As is usually the case with tablets, the cameras are mediocre at best, which frankly is a good thing because it means we don’t see too many people attempting to photograph things with them when they’re out and about. The rear camera is 5-megapixel and only takes half-decent shots in the best lighting conditions and the front camera is as poor as you would expect and is only really useful for video calling.

The storage has been bumped up to more equally match the iPad – going from 8GB as standard to 16GB, with a maximum storage of 32GB. A welcome change, especially to those with a limited budget and an ever-growing number of storage eating games.

A thinner, sleeker device with strangely un-even bezels.

A thinner, sleeker device with strangely un-even bezels.

With a better processor and a vastly better display, you’d expect the battery life to take a hit.
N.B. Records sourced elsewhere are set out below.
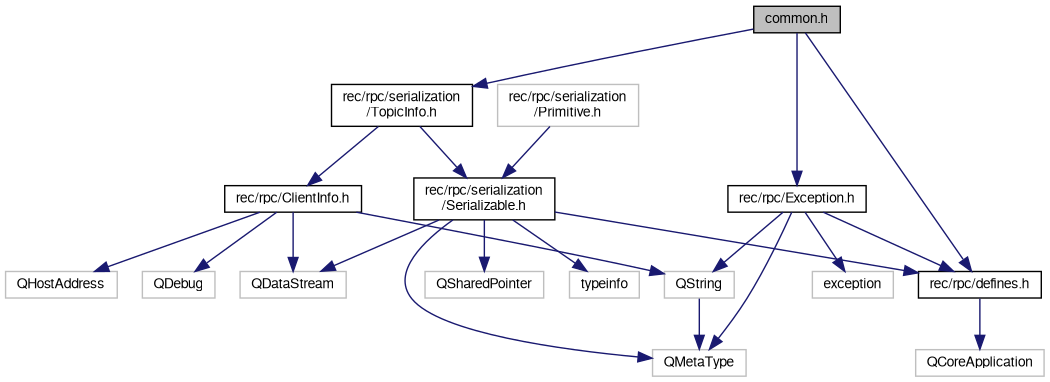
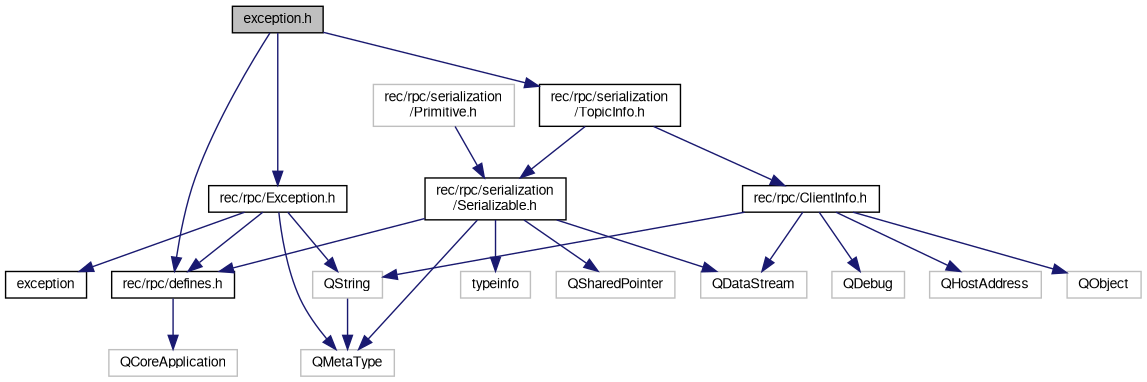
  digraph {
    node [color=grey75 fillcolor=white fontname=FreeSans fontsize=10 shape=record style=filled]
    edge [color=midnightblue fontname=FreeSans fontsize=10 labelfontname=FreeSans labelfontsize=10 style=solid]
-   n1 [color=black fillcolor=grey75 fontcolor=black height=0.2 label="common.h" width=0.4]
+   n1 [color=black fillcolor=grey75 fontcolor=black height=0.2 label="exception.h" width=0.4]
    n2 [color=black height=0.2 label="rec/rpc/serialization\l/TopicInfo.h" width=0.4]
    n3 [color=black height=0.2 label="rec/rpc/defines.h" width=0.4]
    n4 [color=black height=0.2 label="rec/rpc/Exception.h" width=0.4]
    n5 [color=black height=0.2 label="rec/rpc/ClientInfo.h" width=0.4]
    n6 [color=black height=0.2 label="rec/rpc/serialization\l/Serializable.h" width=0.4]
    n7 [height=0.2 label=QCoreApplication width=0.4]
    n8 [height=0.2 label=QHostAddress width=0.4]
    n9 [height=0.2 label=QMetaType width=0.4]
    n10 [height=0.2 label=QString width=0.4]
-   n11 [height=0.2 label=exception width=0.4]
+   n11 [color=black height=0.2 label=exception width=0.4]
    n12 [height=0.2 label="rec/rpc/serialization\l/Primitive.h" width=0.4]
    n13 [height=0.2 label=QDataStream width=0.4]
+   n14 [height=0.2 label=QObject width=0.4]
    n15 [height=0.2 label=QDebug width=0.4]
    n16 [height=0.2 label=QSharedPointer width=0.4]
    n17 [height=0.2 label=typeinfo width=0.4]
    n1 -> n2
    n1 -> n3
    n1 -> n4
    n2 -> n5
    n2 -> n6
    n3 -> n7
    n4 -> n3
    n4 -> n9
    n4 -> n10
    n4 -> n11
    n5 -> n8
    n5 -> n10
    n5 -> n13
+   n5 -> n14
    n5 -> n15
    n6 -> n3
    n6 -> n9
    n6 -> n13
    n6 -> n16
    n6 -> n17
    n10 -> n9
    n12 -> n6
  }
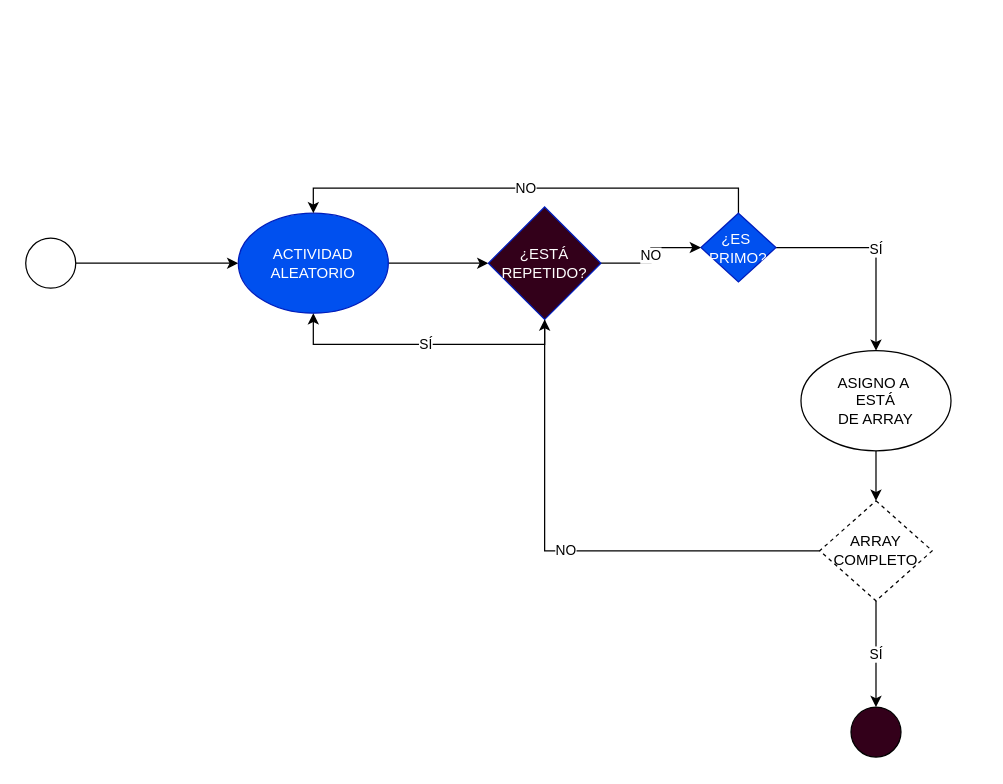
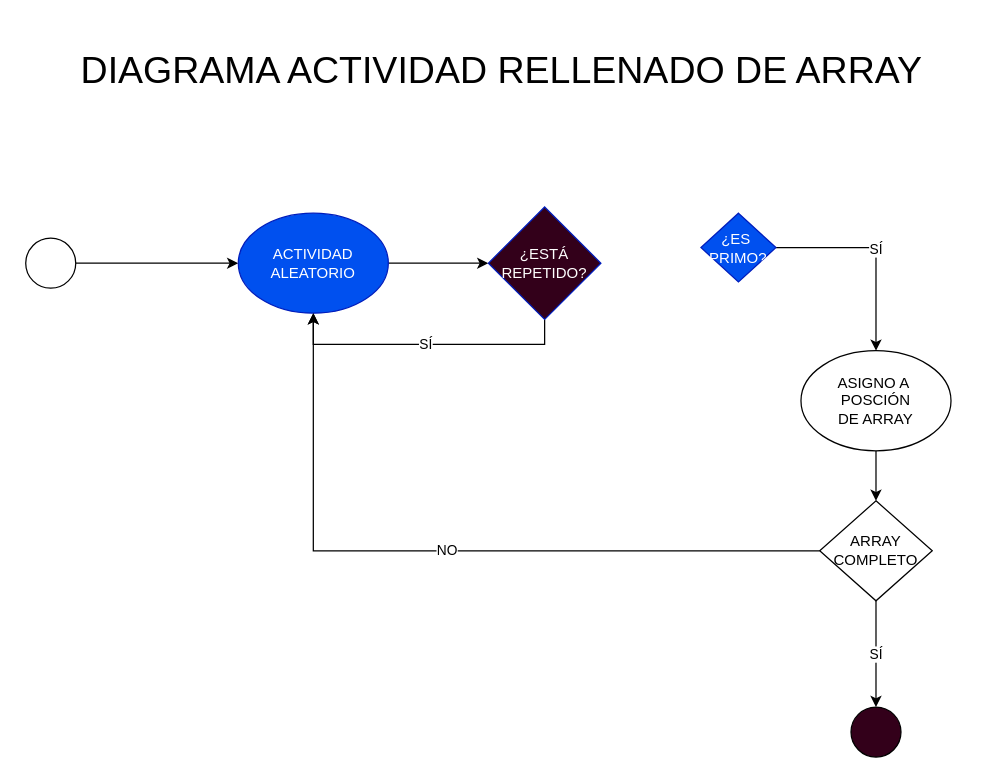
  <mxCell id="0" />
  <mxCell id="1" parent="0" />
  <mxCell id="2" style="edgeStyle=orthogonalEdgeStyle;rounded=0;orthogonalLoop=1;jettySize=auto;html=1;entryX=0;entryY=0.5;entryDx=0;entryDy=0;" parent="1" source="3" target="7" edge="1"><mxGeometry relative="1" as="geometry" /></mxCell>
  <mxCell id="3" value="" style="ellipse;whiteSpace=wrap;html=1;aspect=fixed;" parent="1" vertex="1"><mxGeometry x="20" y="190" width="40" height="40" as="geometry" /></mxCell>
  <mxCell id="4" value="" style="ellipse;whiteSpace=wrap;html=1;aspect=fixed;fillColor=#33001A;" parent="1" vertex="1"><mxGeometry x="680" y="565" width="40" height="40" as="geometry" /></mxCell>
+ <mxCell id="5" value="&lt;font style=&quot;font-size: 30px;&quot;&gt;DIAGRAMA ACTIVIDAD RELLENADO DE ARRAY&amp;nbsp;&lt;/font&gt;" style="text;html=1;align=center;verticalAlign=middle;whiteSpace=wrap;rounded=0;" parent="1" vertex="1"><mxGeometry x="30" width="750" height="70" as="geometry" y="20" /></mxCell>
  <mxCell id="6" style="edgeStyle=orthogonalEdgeStyle;rounded=0;orthogonalLoop=1;jettySize=auto;html=1;entryX=0;entryY=0.5;entryDx=0;entryDy=0;" parent="1" source="7" target="18" edge="1"><mxGeometry relative="1" as="geometry" /></mxCell>
  <mxCell id="7" value="ACTIVIDAD&lt;div&gt;ALEATORIO&lt;/div&gt;" style="ellipse;whiteSpace=wrap;html=1;fillColor=#0050ef;strokeColor=#001DBC;fontColor=#ffffff;" parent="1" vertex="1"><mxGeometry x="190" y="170" width="120" height="80" as="geometry" /></mxCell>
  <mxCell id="8" style="edgeStyle=orthogonalEdgeStyle;rounded=0;orthogonalLoop=1;jettySize=auto;html=1;entryX=0.5;entryY=0;entryDx=0;entryDy=0;" parent="1" source="9" target="12" edge="1"><mxGeometry relative="1" as="geometry" /></mxCell>
- <mxCell id="9" value="ASIGNO A&amp;nbsp;&lt;div&gt;ESTÁ&lt;/div&gt;&lt;div&gt;DE ARRAY&lt;/div&gt;" style="ellipse;whiteSpace=wrap;html=1;" parent="1" vertex="1"><mxGeometry x="640" y="280" width="120" height="80" as="geometry" /></mxCell>
+ <mxCell id="9" value="ASIGNO A&amp;nbsp;&lt;div&gt;POSCIÓN&lt;/div&gt;&lt;div&gt;DE ARRAY&lt;/div&gt;" style="ellipse;whiteSpace=wrap;html=1;" parent="1" vertex="1"><mxGeometry x="640" y="280" width="120" height="80" as="geometry" /></mxCell>
  <mxCell id="10" value="SÍ" style="edgeStyle=orthogonalEdgeStyle;rounded=0;orthogonalLoop=1;jettySize=auto;html=1;entryX=0.5;entryY=0;entryDx=0;entryDy=0;" parent="1" source="12" target="4" edge="1"><mxGeometry relative="1" as="geometry" /></mxCell>
- <mxCell id="11" value="NO" style="edgeStyle=orthogonalEdgeStyle;rounded=0;orthogonalLoop=1;jettySize=auto;html=1;" parent="1" source="12" target="18" edge="1"><mxGeometry relative="1" as="geometry" /></mxCell>
- <mxCell id="12" value="ARRAY&lt;div&gt;COMPLETO&lt;/div&gt;" style="rhombus;whiteSpace=wrap;html=1;dashed=1;" parent="1" vertex="1"><mxGeometry x="655" y="400" width="90" height="80" as="geometry" /></mxCell>
+ <mxCell id="11" value="NO" style="edgeStyle=orthogonalEdgeStyle;rounded=0;orthogonalLoop=1;jettySize=auto;html=1;entryX=0.5;entryY=1;entryDx=0;entryDy=0;" parent="1" source="12" target="7" edge="1"><mxGeometry relative="1" as="geometry" /></mxCell>
+ <mxCell id="12" value="ARRAY&lt;div&gt;COMPLETO&lt;/div&gt;" style="rhombus;whiteSpace=wrap;html=1;" parent="1" vertex="1"><mxGeometry x="655" y="400" width="90" height="80" as="geometry" /></mxCell>
  <mxCell id="13" value="SÍ" style="edgeStyle=orthogonalEdgeStyle;rounded=0;orthogonalLoop=1;jettySize=auto;html=1;entryX=0.5;entryY=0;entryDx=0;entryDy=0;exitX=1;exitY=0.5;exitDx=0;exitDy=0;" parent="1" source="15" target="9" edge="1"><mxGeometry relative="1" as="geometry" /></mxCell>
- <mxCell id="14" value="NO" style="edgeStyle=orthogonalEdgeStyle;rounded=0;orthogonalLoop=1;jettySize=auto;html=1;entryX=0.5;entryY=0;entryDx=0;entryDy=0;exitX=0.5;exitY=0;exitDx=0;exitDy=0;" parent="1" source="15" target="7" edge="1"><mxGeometry relative="1" as="geometry" /></mxCell>
  <mxCell id="15" value="¿ES&amp;nbsp;&lt;div&gt;PRIMO?&lt;/div&gt;" style="rhombus;whiteSpace=wrap;html=1;fillColor=#0050ef;fontColor=#ffffff;strokeColor=#001DBC;" parent="1" vertex="1"><mxGeometry x="560" y="170" width="60" height="55" as="geometry" /></mxCell>
- <mxCell id="16" value="NO" style="edgeStyle=orthogonalEdgeStyle;rounded=0;orthogonalLoop=1;jettySize=auto;html=1;entryX=0;entryY=0.5;entryDx=0;entryDy=0;" parent="1" source="18" target="15" edge="1"><mxGeometry relative="1" as="geometry" /></mxCell>
  <mxCell id="17" value="SÍ" style="edgeStyle=orthogonalEdgeStyle;rounded=0;orthogonalLoop=1;jettySize=auto;html=1;entryX=0.5;entryY=1;entryDx=0;entryDy=0;exitX=0.5;exitY=1;exitDx=0;exitDy=0;" parent="1" source="18" target="7" edge="1"><mxGeometry relative="1" as="geometry" /></mxCell>
  <mxCell id="18" value="¿ESTÁ&lt;div&gt;REPETIDO?&lt;/div&gt;" style="rhombus;whiteSpace=wrap;html=1;fillColor=#33001a;fontColor=#ffffff;strokeColor=#001DBC;" parent="1" vertex="1"><mxGeometry x="390" y="165" width="90" height="90" as="geometry" /></mxCell>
Happily, I can tell you that this isn’t the case – battery standards move forward with the rest of the technology. While I found the battery life didn’t match up to a mini or full-size iPad, I did find it to be acceptable. I usually had to charge after a day and a half of standby time along with five to six hours of usage. Many people have muttered higher numbers than those, most no higher than seven hours of on-screen time.

App selection on Android remains a bit of a problem despite vast improvements over the last couple of years. I don’t use a wide variety of apps and for the most part, they’re fine. Facebook for example works more smoothly than the iOS version. Twitter on the other hand doesn’t have an app-experience anywhere near comparable with that of Tweetbot on iOS. There’s also no video-streaming service that works as flawlessly as Air Video. Emit isn’t built to look good on a tablet (yet) and the playback of the video was terrible, despite a number of changes to the settings. I found this did hinder my choice about which tablet to use – iPad or Nexus 7.

Ultimately, the 2013 Nexus 7 is a well made device with improved storage, more speed and a stunning display that I’d recommend as the only other decent tablet alongside the iPad and iPad Mini. There are still things to tighten up, such as those oddly un-even bezels, but at a price point of £199 there is nothing but the iPad that matches it. Nothing else comes close.